EXERCISE DIRECTIONS: Every entry needs to be written out again exactly, with its pictures removed.

SOURCE RECORDS:

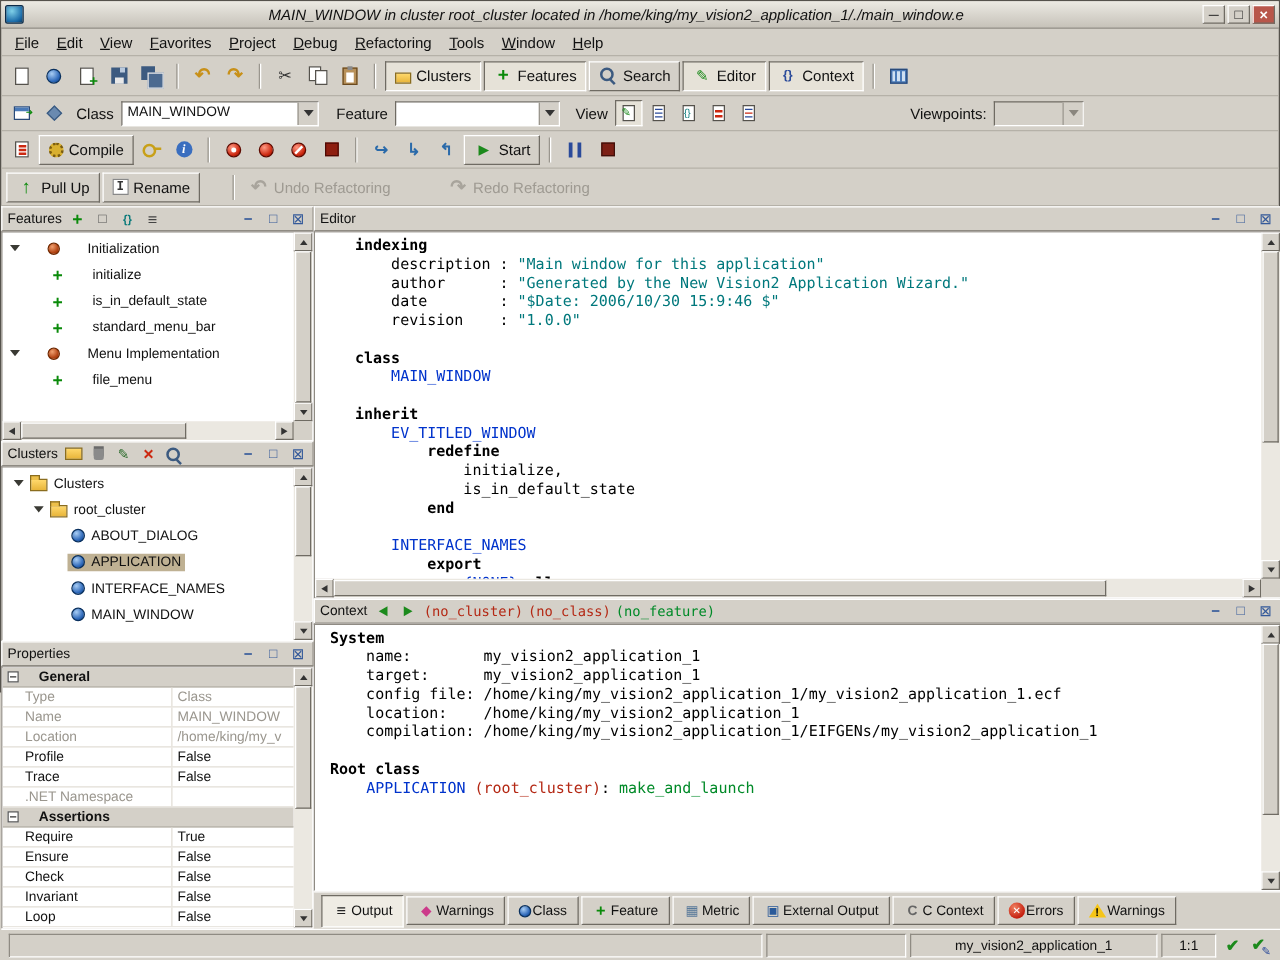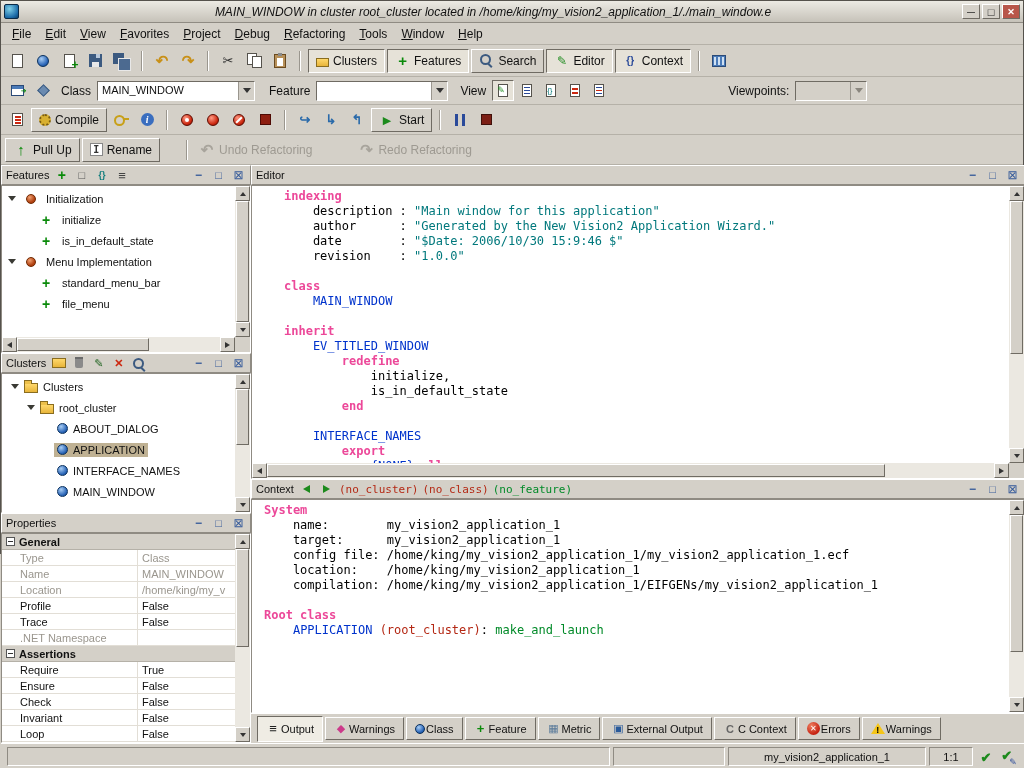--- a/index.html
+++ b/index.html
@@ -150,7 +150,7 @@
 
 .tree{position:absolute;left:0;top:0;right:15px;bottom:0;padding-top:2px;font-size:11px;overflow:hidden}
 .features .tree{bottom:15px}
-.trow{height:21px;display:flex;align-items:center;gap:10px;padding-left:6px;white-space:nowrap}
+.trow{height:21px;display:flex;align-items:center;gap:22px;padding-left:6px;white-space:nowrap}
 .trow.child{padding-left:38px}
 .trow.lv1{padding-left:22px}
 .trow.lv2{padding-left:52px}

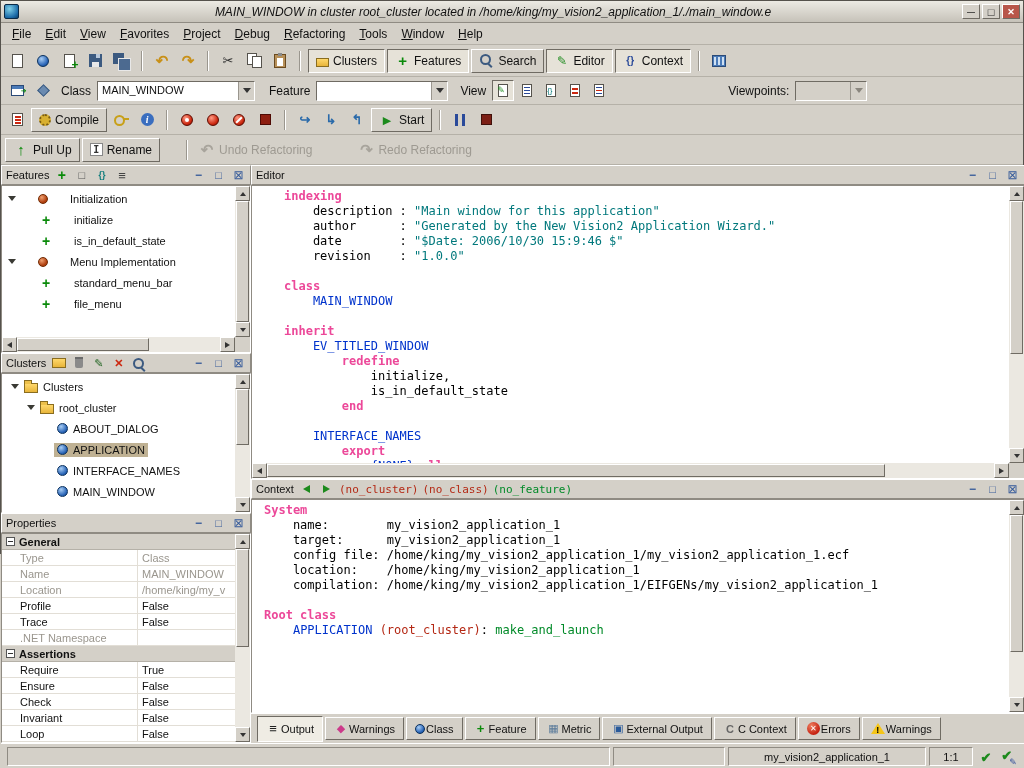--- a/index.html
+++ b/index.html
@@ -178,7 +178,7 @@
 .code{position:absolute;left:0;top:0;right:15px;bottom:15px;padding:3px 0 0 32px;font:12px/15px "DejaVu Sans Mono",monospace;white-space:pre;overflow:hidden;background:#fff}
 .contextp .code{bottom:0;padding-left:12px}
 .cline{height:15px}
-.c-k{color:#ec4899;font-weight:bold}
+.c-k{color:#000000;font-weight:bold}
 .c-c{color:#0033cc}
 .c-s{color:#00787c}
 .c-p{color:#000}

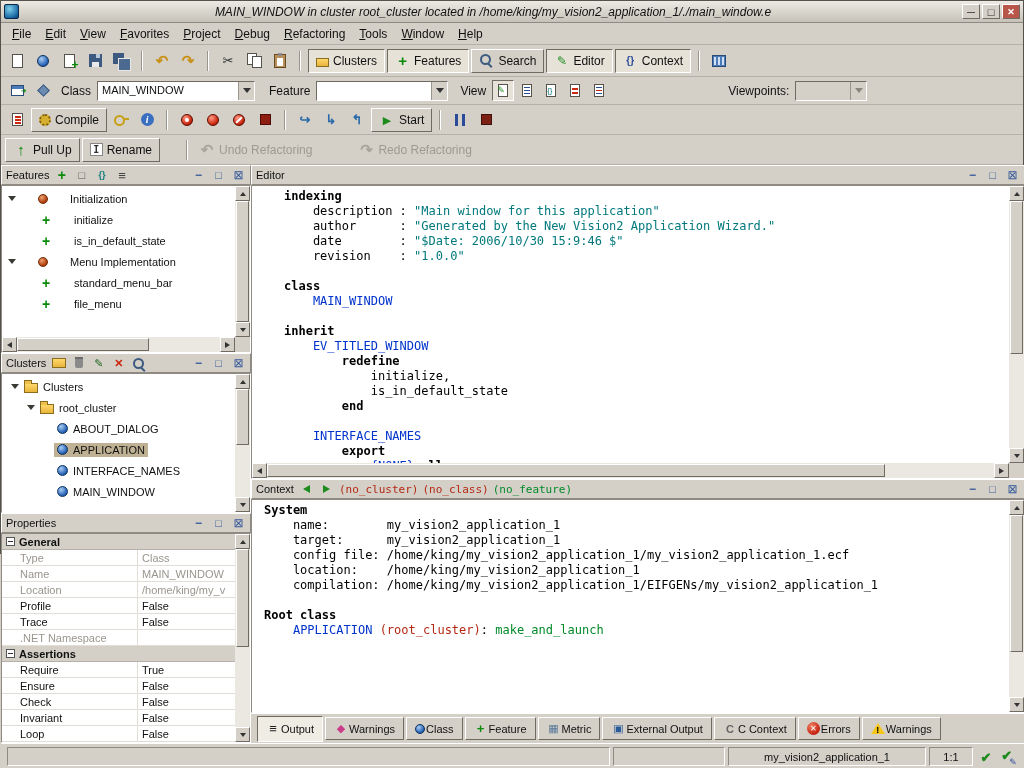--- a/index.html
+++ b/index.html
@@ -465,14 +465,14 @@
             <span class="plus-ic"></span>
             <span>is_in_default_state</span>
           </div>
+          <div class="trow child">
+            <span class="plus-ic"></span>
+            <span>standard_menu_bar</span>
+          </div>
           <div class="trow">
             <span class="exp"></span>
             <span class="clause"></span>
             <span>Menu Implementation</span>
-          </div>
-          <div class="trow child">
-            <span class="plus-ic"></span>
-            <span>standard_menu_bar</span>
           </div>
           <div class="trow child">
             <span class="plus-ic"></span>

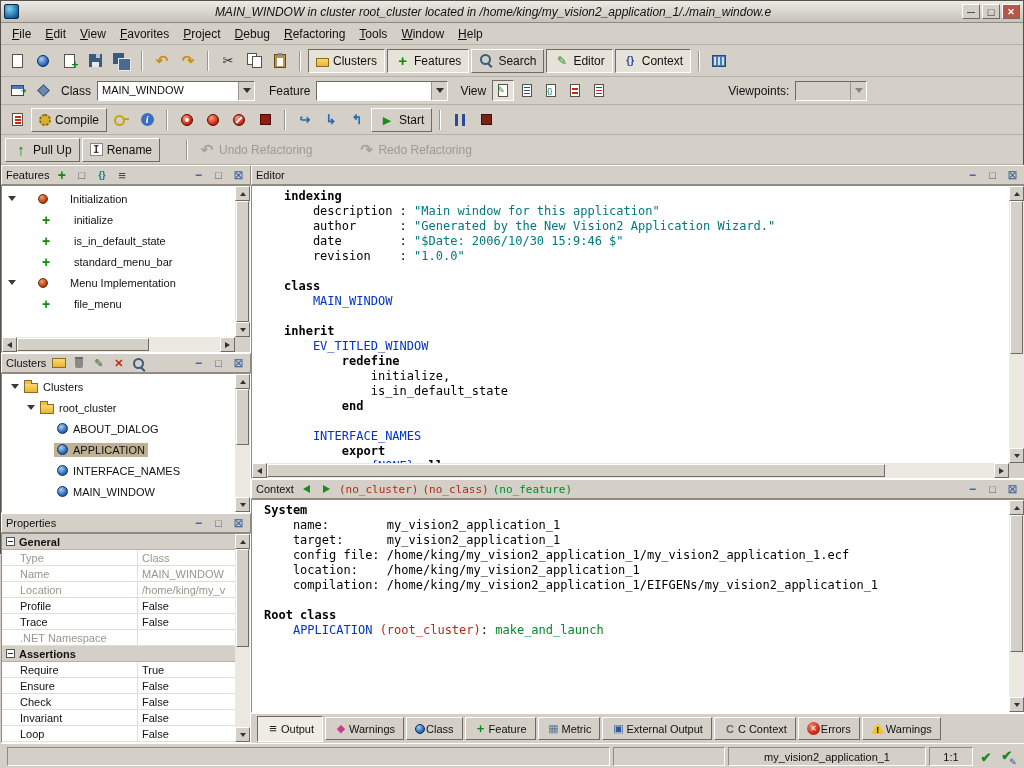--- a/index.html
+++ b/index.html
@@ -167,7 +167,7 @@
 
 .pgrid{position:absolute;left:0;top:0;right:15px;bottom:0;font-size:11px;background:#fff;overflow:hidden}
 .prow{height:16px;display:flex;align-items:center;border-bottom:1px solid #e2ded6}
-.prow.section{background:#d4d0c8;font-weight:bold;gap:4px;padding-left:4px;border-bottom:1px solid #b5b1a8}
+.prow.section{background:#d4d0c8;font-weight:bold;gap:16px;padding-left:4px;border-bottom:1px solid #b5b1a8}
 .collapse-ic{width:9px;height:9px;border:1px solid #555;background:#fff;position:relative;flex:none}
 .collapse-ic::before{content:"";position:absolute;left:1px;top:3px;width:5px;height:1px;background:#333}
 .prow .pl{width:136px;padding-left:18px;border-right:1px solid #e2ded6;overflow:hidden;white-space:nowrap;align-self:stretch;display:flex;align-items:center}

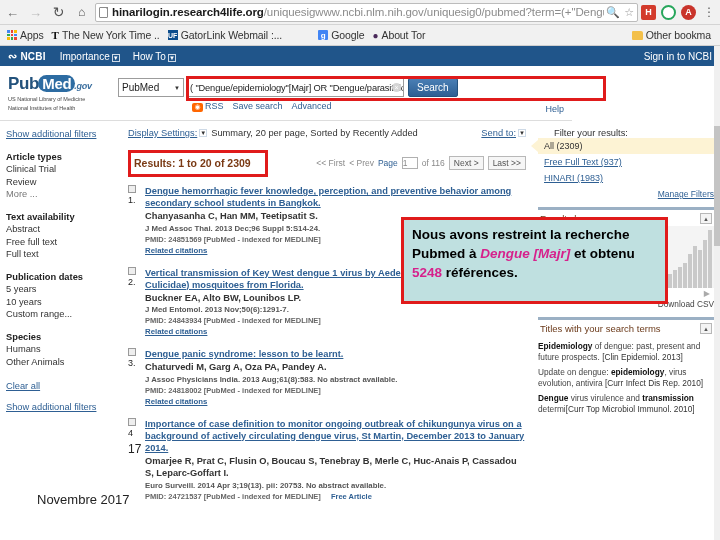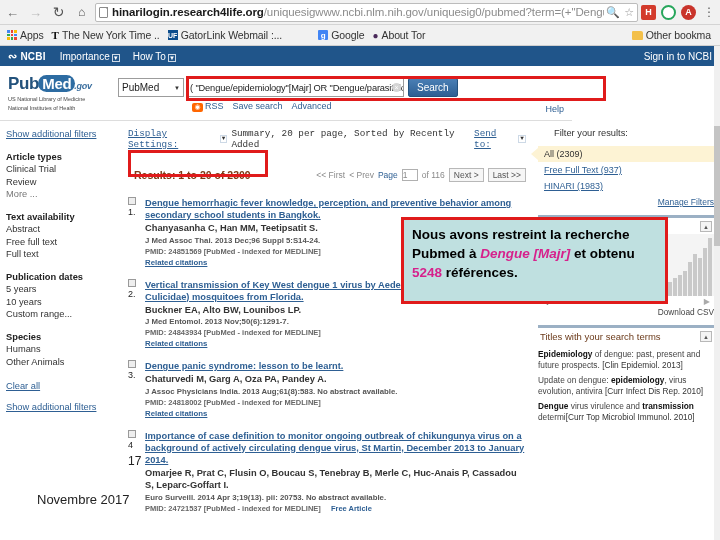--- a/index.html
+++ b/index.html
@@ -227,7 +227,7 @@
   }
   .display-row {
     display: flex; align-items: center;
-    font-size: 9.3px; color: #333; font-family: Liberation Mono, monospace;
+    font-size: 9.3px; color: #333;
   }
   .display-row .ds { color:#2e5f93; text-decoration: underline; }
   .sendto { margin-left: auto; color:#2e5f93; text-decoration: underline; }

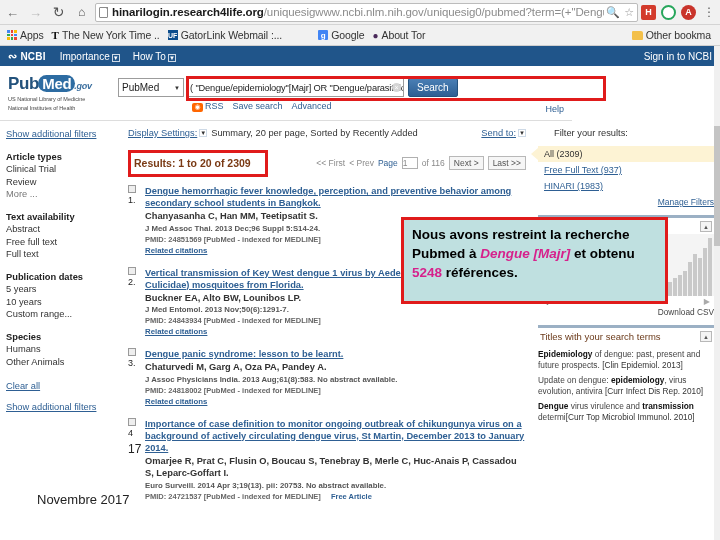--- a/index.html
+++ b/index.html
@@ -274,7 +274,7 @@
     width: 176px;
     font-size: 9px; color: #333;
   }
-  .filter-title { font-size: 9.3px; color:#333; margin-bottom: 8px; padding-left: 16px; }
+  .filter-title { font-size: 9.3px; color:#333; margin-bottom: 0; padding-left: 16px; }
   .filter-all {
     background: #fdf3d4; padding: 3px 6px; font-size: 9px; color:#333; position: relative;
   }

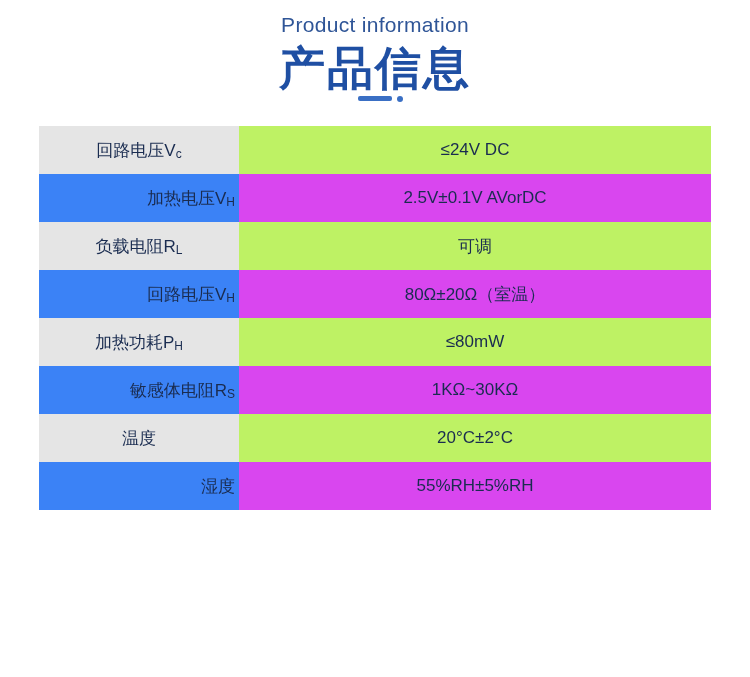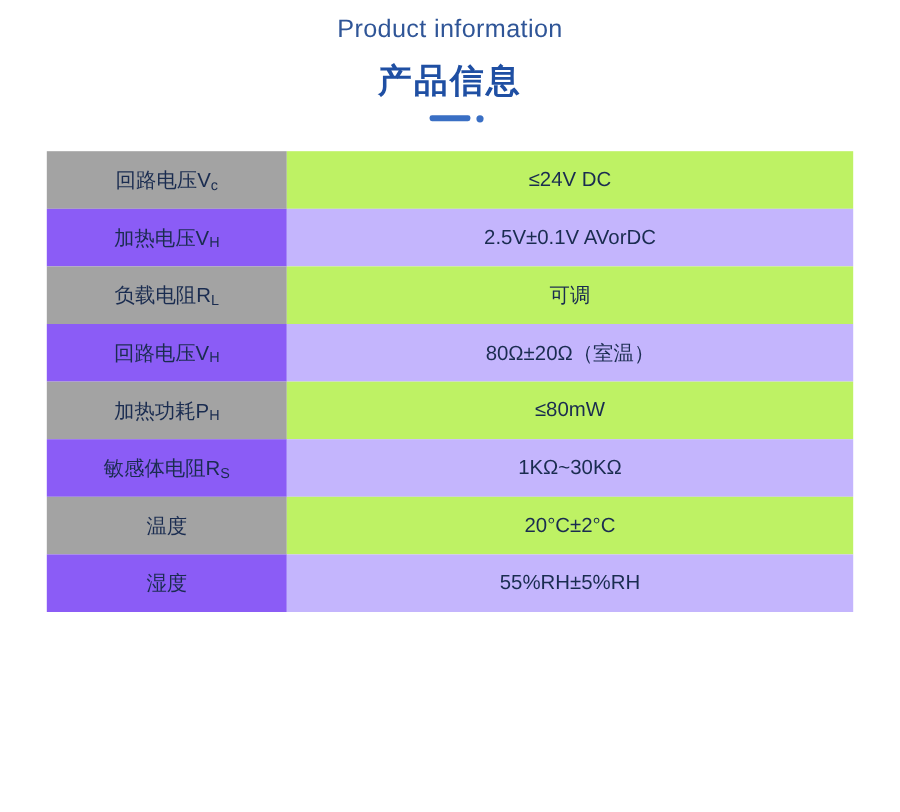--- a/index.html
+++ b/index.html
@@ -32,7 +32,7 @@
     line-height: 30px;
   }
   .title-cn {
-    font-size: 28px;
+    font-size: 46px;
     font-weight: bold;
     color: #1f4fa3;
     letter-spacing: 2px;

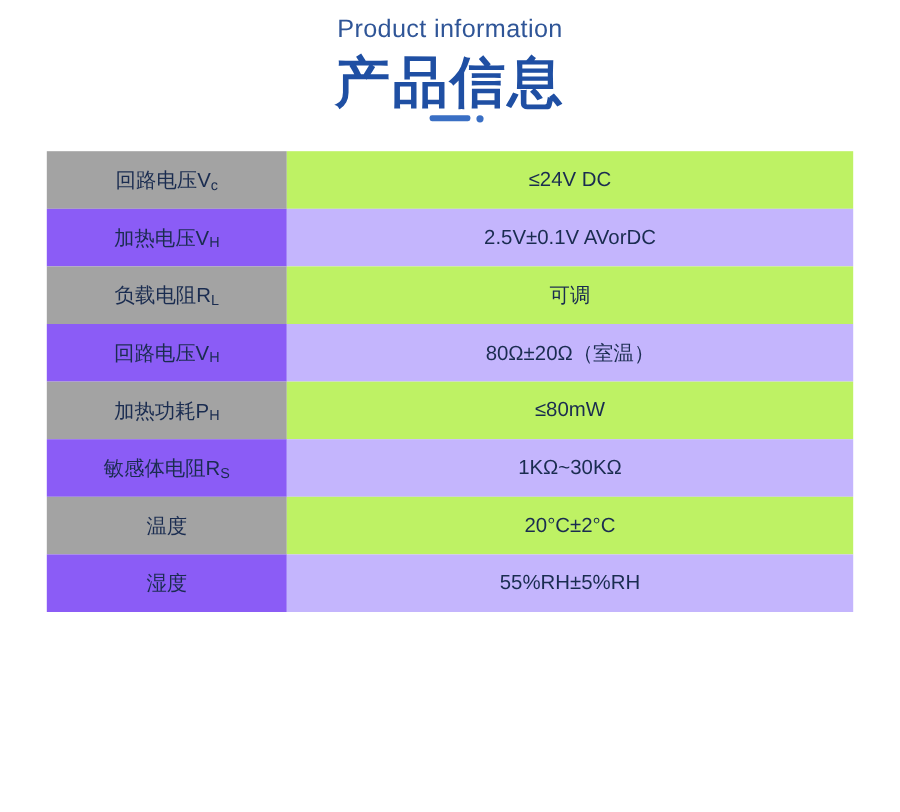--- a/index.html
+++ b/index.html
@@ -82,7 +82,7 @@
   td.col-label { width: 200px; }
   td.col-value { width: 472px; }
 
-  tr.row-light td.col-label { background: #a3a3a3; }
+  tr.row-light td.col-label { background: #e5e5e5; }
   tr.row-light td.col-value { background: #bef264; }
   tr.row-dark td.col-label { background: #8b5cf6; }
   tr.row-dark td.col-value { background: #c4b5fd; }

RESPONSE AREA:
--- a/index.html
+++ b/index.html
@@ -150,7 +150,7 @@
 
 .tree{position:absolute;left:0;top:0;right:15px;bottom:0;padding-top:2px;font-size:11px;overflow:hidden}
 .features .tree{bottom:15px}
-.trow{height:21px;display:flex;align-items:center;gap:10px;padding-left:6px;white-space:nowrap}
+.trow{height:21px;display:flex;align-items:center;gap:22px;padding-left:6px;white-space:nowrap}
 .trow.child{padding-left:38px}
 .trow.lv1{padding-left:22px}
 .trow.lv2{padding-left:52px}

--- a/index.html
+++ b/index.html
@@ -178,7 +178,7 @@
 .code{position:absolute;left:0;top:0;right:15px;bottom:15px;padding:3px 0 0 32px;font:12px/15px "DejaVu Sans Mono",monospace;white-space:pre;overflow:hidden;background:#fff}
 .contextp .code{bottom:0;padding-left:12px}
 .cline{height:15px}
-.c-k{color:#ec4899;font-weight:bold}
+.c-k{color:#000000;font-weight:bold}
 .c-c{color:#0033cc}
 .c-s{color:#00787c}
 .c-p{color:#000}

--- a/index.html
+++ b/index.html
@@ -465,14 +465,14 @@
             <span class="plus-ic"></span>
             <span>is_in_default_state</span>
           </div>
+          <div class="trow child">
+            <span class="plus-ic"></span>
+            <span>standard_menu_bar</span>
+          </div>
           <div class="trow">
             <span class="exp"></span>
             <span class="clause"></span>
             <span>Menu Implementation</span>
-          </div>
-          <div class="trow child">
-            <span class="plus-ic"></span>
-            <span>standard_menu_bar</span>
           </div>
           <div class="trow child">
             <span class="plus-ic"></span>

--- a/index.html
+++ b/index.html
@@ -167,7 +167,7 @@
 
 .pgrid{position:absolute;left:0;top:0;right:15px;bottom:0;font-size:11px;background:#fff;overflow:hidden}
 .prow{height:16px;display:flex;align-items:center;border-bottom:1px solid #e2ded6}
-.prow.section{background:#d4d0c8;font-weight:bold;gap:4px;padding-left:4px;border-bottom:1px solid #b5b1a8}
+.prow.section{background:#d4d0c8;font-weight:bold;gap:16px;padding-left:4px;border-bottom:1px solid #b5b1a8}
 .collapse-ic{width:9px;height:9px;border:1px solid #555;background:#fff;position:relative;flex:none}
 .collapse-ic::before{content:"";position:absolute;left:1px;top:3px;width:5px;height:1px;background:#333}
 .prow .pl{width:136px;padding-left:18px;border-right:1px solid #e2ded6;overflow:hidden;white-space:nowrap;align-self:stretch;display:flex;align-items:center}

--- a/index.html
+++ b/index.html
@@ -227,7 +227,7 @@
   }
   .display-row {
     display: flex; align-items: center;
-    font-size: 9.3px; color: #333; font-family: Liberation Mono, monospace;
+    font-size: 9.3px; color: #333;
   }
   .display-row .ds { color:#2e5f93; text-decoration: underline; }
   .sendto { margin-left: auto; color:#2e5f93; text-decoration: underline; }

--- a/index.html
+++ b/index.html
@@ -274,7 +274,7 @@
     width: 176px;
     font-size: 9px; color: #333;
   }
-  .filter-title { font-size: 9.3px; color:#333; margin-bottom: 8px; padding-left: 16px; }
+  .filter-title { font-size: 9.3px; color:#333; margin-bottom: 0; padding-left: 16px; }
   .filter-all {
     background: #fdf3d4; padding: 3px 6px; font-size: 9px; color:#333; position: relative;
   }

--- a/index.html
+++ b/index.html
@@ -32,7 +32,7 @@
     line-height: 30px;
   }
   .title-cn {
-    font-size: 28px;
+    font-size: 46px;
     font-weight: bold;
     color: #1f4fa3;
     letter-spacing: 2px;

--- a/index.html
+++ b/index.html
@@ -82,7 +82,7 @@
   td.col-label { width: 200px; }
   td.col-value { width: 472px; }
 
-  tr.row-light td.col-label { background: #a3a3a3; }
+  tr.row-light td.col-label { background: #e5e5e5; }
   tr.row-light td.col-value { background: #bef264; }
   tr.row-dark td.col-label { background: #8b5cf6; }
   tr.row-dark td.col-value { background: #c4b5fd; }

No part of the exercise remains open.